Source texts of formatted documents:
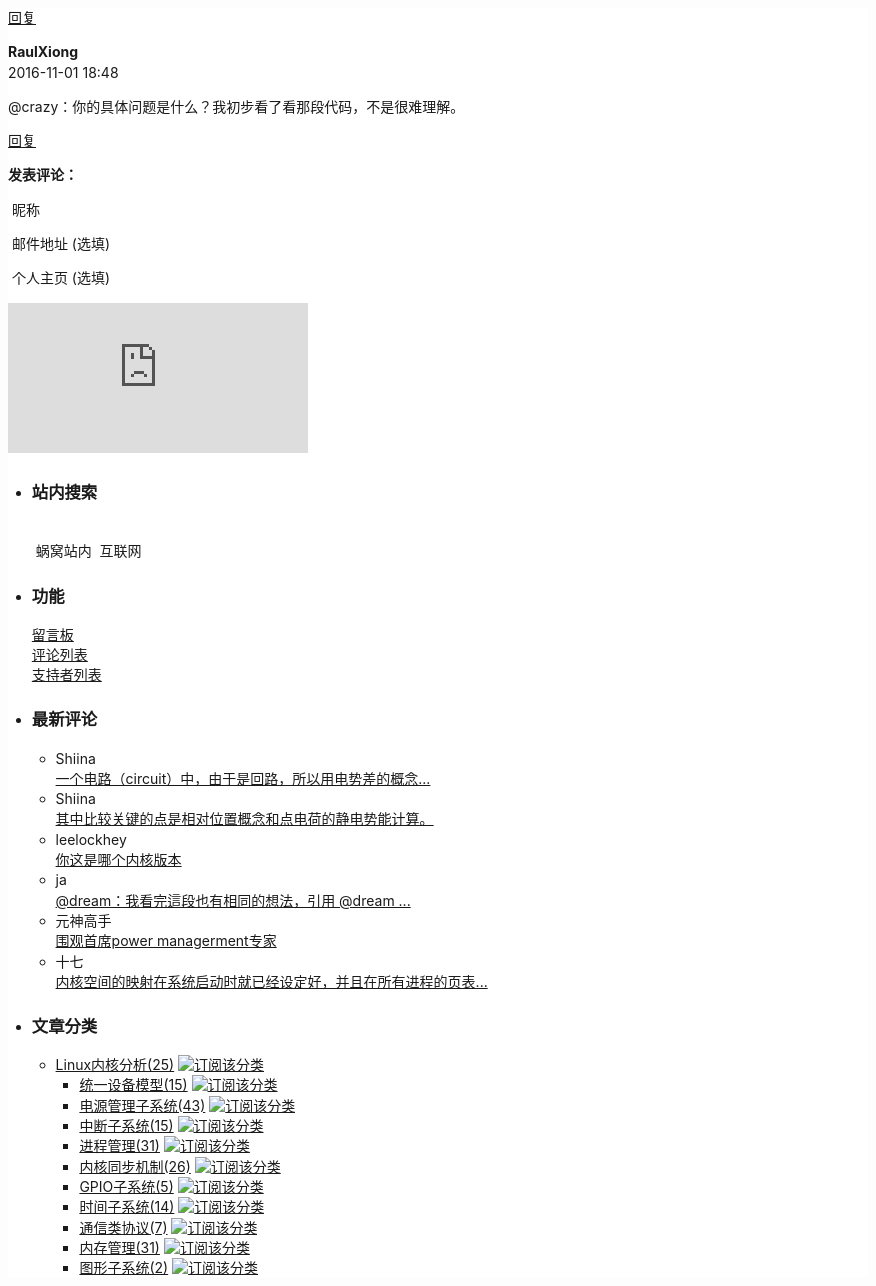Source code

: [回复](http://www.wowotech.net/kernel_synchronization/perfbook-memory-barrier-2.html#comment-3497)

**RaulXiong**  
2016-11-01 18:48

@crazy：你的具体问题是什么？我初步看了看那段代码，不是很难理解。

[回复](http://www.wowotech.net/kernel_synchronization/perfbook-memory-barrier-2.html#comment-4829)

**发表评论：**

 昵称

 邮件地址 (选填)

 个人主页 (选填)

![](http://www.wowotech.net/include/lib/checkcode.php) 

- ### 站内搜索
    
       
     蜗窝站内  互联网
    
- ### 功能
    
    [留言板  
    ](http://www.wowotech.net/message_board.html)[评论列表  
    ](http://www.wowotech.net/?plugin=commentlist)[支持者列表  
    ](http://www.wowotech.net/support_list)
- ### 最新评论
    
    - Shiina  
        [一个电路（circuit）中，由于是回路，所以用电势差的概念...](http://www.wowotech.net/basic_subject/voltage.html#8926)
    - Shiina  
        [其中比较关键的点是相对位置概念和点电荷的静电势能计算。](http://www.wowotech.net/basic_subject/voltage.html#8925)
    - leelockhey  
        [你这是哪个内核版本](http://www.wowotech.net/pm_subsystem/generic_pm_architecture.html#8924)
    - ja  
        [@dream：我看完這段也有相同的想法，引用 @dream ...](http://www.wowotech.net/kernel_synchronization/spinlock.html#8922)
    - 元神高手  
        [围观首席power managerment专家](http://www.wowotech.net/pm_subsystem/device_driver_pm.html#8921)
    - 十七  
        [内核空间的映射在系统启动时就已经设定好，并且在所有进程的页表...](http://www.wowotech.net/process_management/context-switch-arch.html#8920)
- ### 文章分类
    
    - [Linux内核分析(25)](http://www.wowotech.net/sort/linux_kenrel) [![订阅该分类](http://www.wowotech.net/content/templates/default/images/rss.png)](http://www.wowotech.net/rss.php?sort=4)
        - [统一设备模型(15)](http://www.wowotech.net/sort/device_model) [![订阅该分类](http://www.wowotech.net/content/templates/default/images/rss.png)](http://www.wowotech.net/rss.php?sort=12)
        - [电源管理子系统(43)](http://www.wowotech.net/sort/pm_subsystem) [![订阅该分类](http://www.wowotech.net/content/templates/default/images/rss.png)](http://www.wowotech.net/rss.php?sort=13)
        - [中断子系统(15)](http://www.wowotech.net/sort/irq_subsystem) [![订阅该分类](http://www.wowotech.net/content/templates/default/images/rss.png)](http://www.wowotech.net/rss.php?sort=14)
        - [进程管理(31)](http://www.wowotech.net/sort/process_management) [![订阅该分类](http://www.wowotech.net/content/templates/default/images/rss.png)](http://www.wowotech.net/rss.php?sort=15)
        - [内核同步机制(26)](http://www.wowotech.net/sort/kernel_synchronization) [![订阅该分类](http://www.wowotech.net/content/templates/default/images/rss.png)](http://www.wowotech.net/rss.php?sort=16)
        - [GPIO子系统(5)](http://www.wowotech.net/sort/gpio_subsystem) [![订阅该分类](http://www.wowotech.net/content/templates/default/images/rss.png)](http://www.wowotech.net/rss.php?sort=17)
        - [时间子系统(14)](http://www.wowotech.net/sort/timer_subsystem) [![订阅该分类](http://www.wowotech.net/content/templates/default/images/rss.png)](http://www.wowotech.net/rss.php?sort=18)
        - [通信类协议(7)](http://www.wowotech.net/sort/comm) [![订阅该分类](http://www.wowotech.net/content/templates/default/images/rss.png)](http://www.wowotech.net/rss.php?sort=20)
        - [内存管理(31)](http://www.wowotech.net/sort/memory_management) [![订阅该分类](http://www.wowotech.net/content/templates/default/images/rss.png)](http://www.wowotech.net/rss.php?sort=21)
        - [图形子系统(2)](http://www.wowotech.net/sort/graphic_subsystem) [![订阅该分类](http://www.wowotech.net/content/templates/default/images/rss.png)](http://www.wowotech.net/rss.php?sort=23)
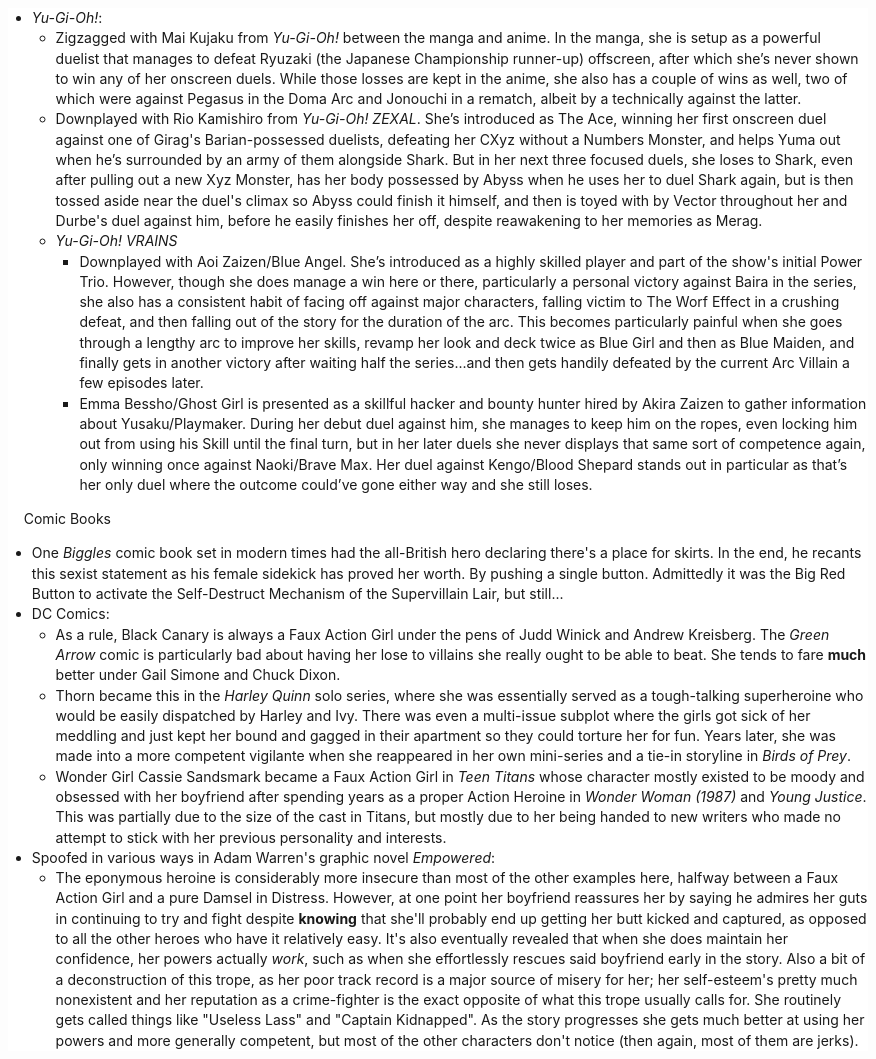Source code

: -   _Yu-Gi-Oh!_:
    -   Zigzagged with Mai Kujaku from _Yu-Gi-Oh!_ between the manga and anime. In the manga, she is setup as a powerful duelist that manages to defeat Ryuzaki (the Japanese Championship runner-up) offscreen, after which she’s never shown to win any of her onscreen duels. While those losses are kept in the anime, she also has a couple of wins as well, two of which were against Pegasus in the Doma Arc and Jonouchi in a rematch, albeit by a technically against the latter.
    -   Downplayed with Rio Kamishiro from _Yu-Gi-Oh! ZEXAL_. She’s introduced as The Ace, winning her first onscreen duel against one of Girag's Barian-possessed duelists, defeating her CXyz without a Numbers Monster, and helps Yuma out when he’s surrounded by an army of them alongside Shark. But in her next three focused duels, she loses to Shark, even after pulling out a new Xyz Monster, has her body possessed by Abyss when he uses her to duel Shark again, but is then tossed aside near the duel's climax so Abyss could finish it himself, and then is toyed with by Vector throughout her and Durbe's duel against him, before he easily finishes her off, despite reawakening to her memories as Merag.
    -   _Yu-Gi-Oh! VRAINS_
        -   Downplayed with Aoi Zaizen/Blue Angel. She’s introduced as a highly skilled player and part of the show's initial Power Trio. However, though she does manage a win here or there, particularly a personal victory against Baira in the series, she also has a consistent habit of facing off against major characters, falling victim to The Worf Effect in a crushing defeat, and then falling out of the story for the duration of the arc. This becomes particularly painful when she goes through a lengthy arc to improve her skills, revamp her look and deck twice as Blue Girl and then as Blue Maiden, and finally gets in another victory after waiting half the series...and then gets handily defeated by the current Arc Villain a few episodes later.
        -   Emma Bessho/Ghost Girl is presented as a skillful hacker and bounty hunter hired by Akira Zaizen to gather information about Yusaku/Playmaker. During her debut duel against him, she manages to keep him on the ropes, even locking him out from using his Skill until the final turn, but in her later duels she never displays that same sort of competence again, only winning once against Naoki/Brave Max. Her duel against Kengo/Blood Shepard stands out in particular as that’s her only duel where the outcome could’ve gone either way and she still loses.

    Comic Books 

-   One _Biggles_ comic book set in modern times had the all-British hero declaring there's a place for skirts. In the end, he recants this sexist statement as his female sidekick has proved her worth. By pushing a single button. Admittedly it was the Big Red Button to activate the Self-Destruct Mechanism of the Supervillain Lair, but still...
-   DC Comics:
    -   As a rule, Black Canary is always a Faux Action Girl under the pens of Judd Winick and Andrew Kreisberg. The _Green Arrow_ comic is particularly bad about having her lose to villains she really ought to be able to beat. She tends to fare **much** better under Gail Simone and Chuck Dixon.
    -   Thorn became this in the _Harley Quinn_ solo series, where she was essentially served as a tough-talking superheroine who would be easily dispatched by Harley and Ivy. There was even a multi-issue subplot where the girls got sick of her meddling and just kept her bound and gagged in their apartment so they could torture her for fun. Years later, she was made into a more competent vigilante when she reappeared in her own mini-series and a tie-in storyline in _Birds of Prey_.
    -   Wonder Girl Cassie Sandsmark became a Faux Action Girl in _Teen Titans_ whose character mostly existed to be moody and obsessed with her boyfriend after spending years as a proper Action Heroine in _Wonder Woman (1987)_ and _Young Justice_. This was partially due to the size of the cast in Titans, but mostly due to her being handed to new writers who made no attempt to stick with her previous personality and interests.
-   Spoofed in various ways in Adam Warren's graphic novel _Empowered_:
    -   The eponymous heroine is considerably more insecure than most of the other examples here, halfway between a Faux Action Girl and a pure Damsel in Distress. However, at one point her boyfriend reassures her by saying he admires her guts in continuing to try and fight despite **knowing** that she'll probably end up getting her butt kicked and captured, as opposed to all the other heroes who have it relatively easy. It's also eventually revealed that when she does maintain her confidence, her powers actually _work_, such as when she effortlessly rescues said boyfriend early in the story. Also a bit of a deconstruction of this trope, as her poor track record is a major source of misery for her; her self-esteem's pretty much nonexistent and her reputation as a crime-fighter is the exact opposite of what this trope usually calls for. She routinely gets called things like "Useless Lass" and "Captain Kidnapped". As the story progresses she gets much better at using her powers and more generally competent, but most of the other characters don't notice (then again, most of them are jerks).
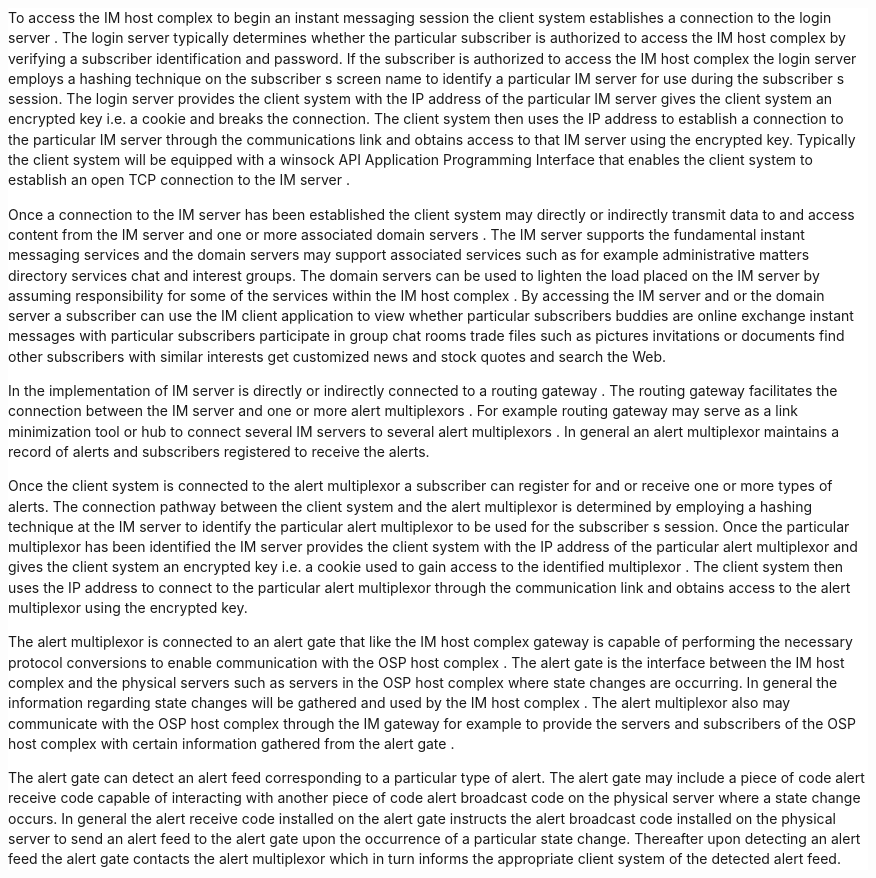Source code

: To access the IM host complex to begin an instant messaging session the client system establishes a connection to the login server . The login server typically determines whether the particular subscriber is authorized to access the IM host complex by verifying a subscriber identification and password. If the subscriber is authorized to access the IM host complex the login server employs a hashing technique on the subscriber s screen name to identify a particular IM server for use during the subscriber s session. The login server provides the client system with the IP address of the particular IM server gives the client system an encrypted key i.e. a cookie and breaks the connection. The client system then uses the IP address to establish a connection to the particular IM server through the communications link and obtains access to that IM server using the encrypted key. Typically the client system will be equipped with a winsock API Application Programming Interface that enables the client system to establish an open TCP connection to the IM server .

Once a connection to the IM server has been established the client system may directly or indirectly transmit data to and access content from the IM server and one or more associated domain servers . The IM server supports the fundamental instant messaging services and the domain servers may support associated services such as for example administrative matters directory services chat and interest groups. The domain servers can be used to lighten the load placed on the IM server by assuming responsibility for some of the services within the IM host complex . By accessing the IM server and or the domain server a subscriber can use the IM client application to view whether particular subscribers buddies are online exchange instant messages with particular subscribers participate in group chat rooms trade files such as pictures invitations or documents find other subscribers with similar interests get customized news and stock quotes and search the Web.

In the implementation of IM server is directly or indirectly connected to a routing gateway . The routing gateway facilitates the connection between the IM server and one or more alert multiplexors . For example routing gateway may serve as a link minimization tool or hub to connect several IM servers to several alert multiplexors . In general an alert multiplexor maintains a record of alerts and subscribers registered to receive the alerts.

Once the client system is connected to the alert multiplexor a subscriber can register for and or receive one or more types of alerts. The connection pathway between the client system and the alert multiplexor is determined by employing a hashing technique at the IM server to identify the particular alert multiplexor to be used for the subscriber s session. Once the particular multiplexor has been identified the IM server provides the client system with the IP address of the particular alert multiplexor and gives the client system an encrypted key i.e. a cookie used to gain access to the identified multiplexor . The client system then uses the IP address to connect to the particular alert multiplexor through the communication link and obtains access to the alert multiplexor using the encrypted key.

The alert multiplexor is connected to an alert gate that like the IM host complex gateway is capable of performing the necessary protocol conversions to enable communication with the OSP host complex . The alert gate is the interface between the IM host complex and the physical servers such as servers in the OSP host complex where state changes are occurring. In general the information regarding state changes will be gathered and used by the IM host complex . The alert multiplexor also may communicate with the OSP host complex through the IM gateway for example to provide the servers and subscribers of the OSP host complex with certain information gathered from the alert gate .

The alert gate can detect an alert feed corresponding to a particular type of alert. The alert gate may include a piece of code alert receive code capable of interacting with another piece of code alert broadcast code on the physical server where a state change occurs. In general the alert receive code installed on the alert gate instructs the alert broadcast code installed on the physical server to send an alert feed to the alert gate upon the occurrence of a particular state change. Thereafter upon detecting an alert feed the alert gate contacts the alert multiplexor which in turn informs the appropriate client system of the detected alert feed.
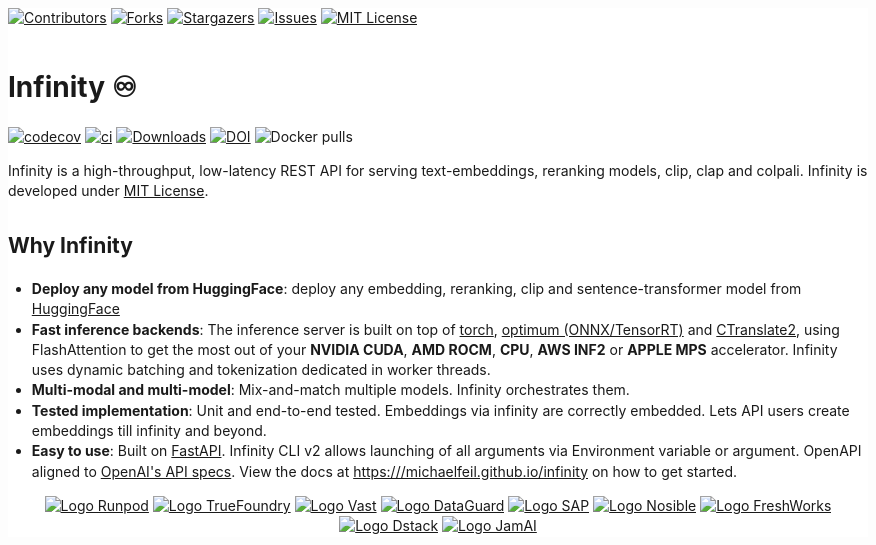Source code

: 


[![Contributors][contributors-shield]][contributors-url]
[![Forks][forks-shield]][forks-url]
[![Stargazers][stars-shield]][stars-url]
[![Issues][issues-shield]][issues-url]
[![MIT License][license-shield]][license-url]

# Infinity ♾️
[![codecov][codecov-shield]][codecov-url]
[![ci][ci-shield]][ci-url]
[![Downloads][pepa-shield]][pepa-url]
[![DOI](https://zenodo.org/badge/703686617.svg)](https://zenodo.org/doi/10.5281/zenodo.11406462)
![Docker pulls](https://img.shields.io/docker/pulls/michaelf34/infinity)


Infinity is a high-throughput, low-latency REST API for serving text-embeddings, reranking models, clip, clap and colpali. Infinity is developed under [MIT License](https://github.com/michaelfeil/infinity/blob/main/LICENSE).

## Why Infinity
* **Deploy any model from HuggingFace**: deploy any embedding, reranking, clip and sentence-transformer model from [HuggingFace]( https://huggingface.co/models?other=text-embeddings-inference&sort=trending)
* **Fast inference backends**: The inference server is built on top of [torch](https://github.com/pytorch/pytorch), [optimum (ONNX/TensorRT)](https://huggingface.co/docs/optimum/index) and [CTranslate2](https://github.com/OpenNMT/CTranslate2), using FlashAttention to get the most out of your **NVIDIA CUDA**, **AMD ROCM**, **CPU**, **AWS INF2** or **APPLE MPS** accelerator. Infinity uses dynamic batching and tokenization dedicated in worker threads.
* **Multi-modal and multi-model**: Mix-and-match multiple models. Infinity orchestrates them.
* **Tested implementation**: Unit and end-to-end tested. Embeddings via infinity are correctly embedded. Lets API users create embeddings till infinity and beyond.
* **Easy to use**: Built on [FastAPI](https://fastapi.tiangolo.com/). Infinity CLI v2 allows launching of all arguments via Environment variable or argument. OpenAPI aligned to [OpenAI's API specs](https://platform.openai.com/docs/guides/embeddings/what-are-embeddings). View the docs at [https:///michaelfeil.github.io/infinity](https:///michaelfeil.github.io/infinity) on how to get started.

<p align="center">
  <a href="https://github.com/runpod-workers/worker-infinity-embedding"><img src="https://github.com/user-attachments/assets/24f1906d-31b8-4e16-a479-1382cbdea046" alt="Logo Runpod" width="50"/></a>
  <a href="https://www.truefoundry.com/cognita"><img src="https://github.com/user-attachments/assets/1b515b0f-2332-4b12-be82-933056bddee4" alt="Logo TrueFoundry" width="50"/></a>
  <a href="https://vast.ai/article/serving-infinity"><img src="https://github.com/user-attachments/assets/8286d620-f403-48f5-bd7f-f471b228ae7b" alt="Logo Vast" width="46"/></a>
  <a href="https://www.dataguard.de"><img src="https://github.com/user-attachments/assets/3fde1ac6-c299-455d-9fc2-ba4012799f9c" alt="Logo DataGuard" width="50"/></a>
  <a href="https://community.sap.com/t5/artificial-intelligence-and-machine-learning-blogs/bring-open-source-llms-into-sap-ai-core/ba-p/13655167"><img src="https://github.com/user-attachments/assets/743e932b-ed5b-4a71-84cb-f28235707a84" alt="Logo SAP" width="47"/></a>
  <a href="https://x.com/StuartReid1929/status/1763434100382163333"><img src="https://github.com/user-attachments/assets/477a4c54-1113-434b-83bc-1985f10981d3" alt="Logo Nosible" width="44"/></a>
  <a href="https://github.com/freshworksinc/freddy-infinity"><img src="https://github.com/user-attachments/assets/a68da78b-d958-464e-aaf6-f39132be68a0" alt="Logo FreshWorks" width="50"/></a>
  <a href="https://github.com/dstackai/dstack/tree/master/examples/deployment/infinity"><img src="https://github.com/user-attachments/assets/9cde2d6b-dc16-4f0a-81ba-535a84321467" alt="Logo Dstack" width="50"/></a>
    <a href="https://embeddedllm.com/blog/"><img src="https://avatars.githubusercontent.com/u/148834374" alt="Logo JamAI" width="50"/></a>
</p> 


[contributors-shield]: https://img.shields.io/github/contributors/michaelfeil/infinity.svg?style=for-the-badge
[contributors-url]: https://github.com/michaelfeil/infinity/graphs/contributors
[forks-shield]: https://img.shields.io/github/forks/michaelfeil/infinity.svg?style=for-the-badge
[forks-url]: https://github.com/michaelfeil/infinity/network/members
[stars-shield]: https://img.shields.io/github/stars/michaelfeil/infinity.svg?style=for-the-badge
[stars-url]: https://github.com/michaelfeil/infinity/stargazers
[issues-shield]: https://img.shields.io/github/issues/michaelfeil/infinity.svg?style=for-the-badge
[issues-url]: https://github.com/michaelfeil/infinity/issues
[license-shield]: https://img.shields.io/github/license/michaelfeil/infinity.svg?style=for-the-badge
[license-url]: https://github.com/michaelfeil/infinity/blob/main/LICENSE
[pepa-shield]: https://static.pepy.tech/badge/infinity-emb
[pepa-url]: https://www.pepy.tech/projects/infinity-emb
[codecov-shield]: https://codecov.io/gh/michaelfeil/infinity/branch/main/graph/badge.svg?token=NMVQY5QOFQ
[codecov-url]: https://codecov.io/gh/michaelfeil/infinity/branch/main
[ci-shield]: https://github.com/michaelfeil/infinity/actions/workflows/ci.yaml/badge.svg
[ci-url]: https://github.com/michaelfeil/infinity/actions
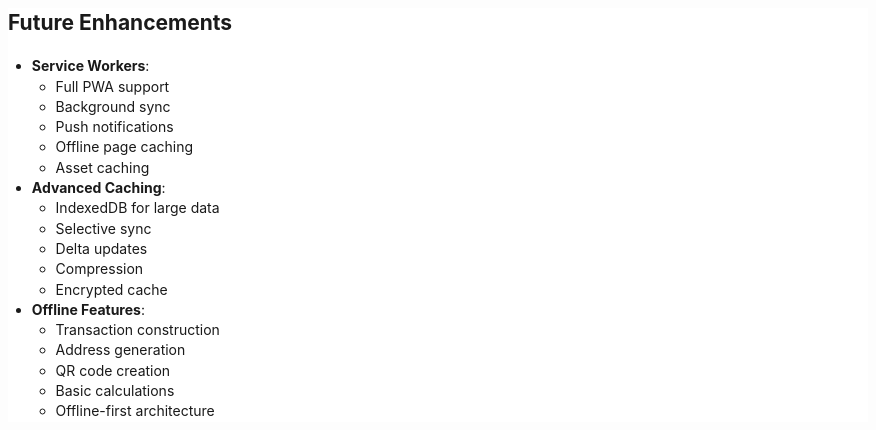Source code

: ## Future Enhancements
- **Service Workers**:
  - Full PWA support
  - Background sync
  - Push notifications
  - Offline page caching
  - Asset caching
- **Advanced Caching**:
  - IndexedDB for large data
  - Selective sync
  - Delta updates
  - Compression
  - Encrypted cache
- **Offline Features**:
  - Transaction construction
  - Address generation
  - QR code creation
  - Basic calculations
  - Offline-first architecture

- [WHAT THE EXERCISE ASKS]: Retype everything in the records from the line containing "The alert gate can" down to the line containing "[![MIT License][license-shield]][license-url]", both included, and omit the pictures.

- [TASK SOLUTION]:
The alert gate can detect an alert feed corresponding to a particular type of alert. The alert gate may include a piece of code alert receive code capable of interacting with another piece of code alert broadcast code on the physical server where a state change occurs. In general the alert receive code installed on the alert gate instructs the alert broadcast code installed on the physical server to send an alert feed to the alert gate upon the occurrence of a particular state change. Thereafter upon detecting an alert feed the alert gate contacts the alert multiplexor which in turn informs the appropriate client system of the detected alert feed.
Source code

: 


[![Contributors][contributors-shield]][contributors-url]
[![Forks][forks-shield]][forks-url]
[![Stargazers][stars-shield]][stars-url]
[![Issues][issues-shield]][issues-url]
[![MIT License][license-shield]][license-url]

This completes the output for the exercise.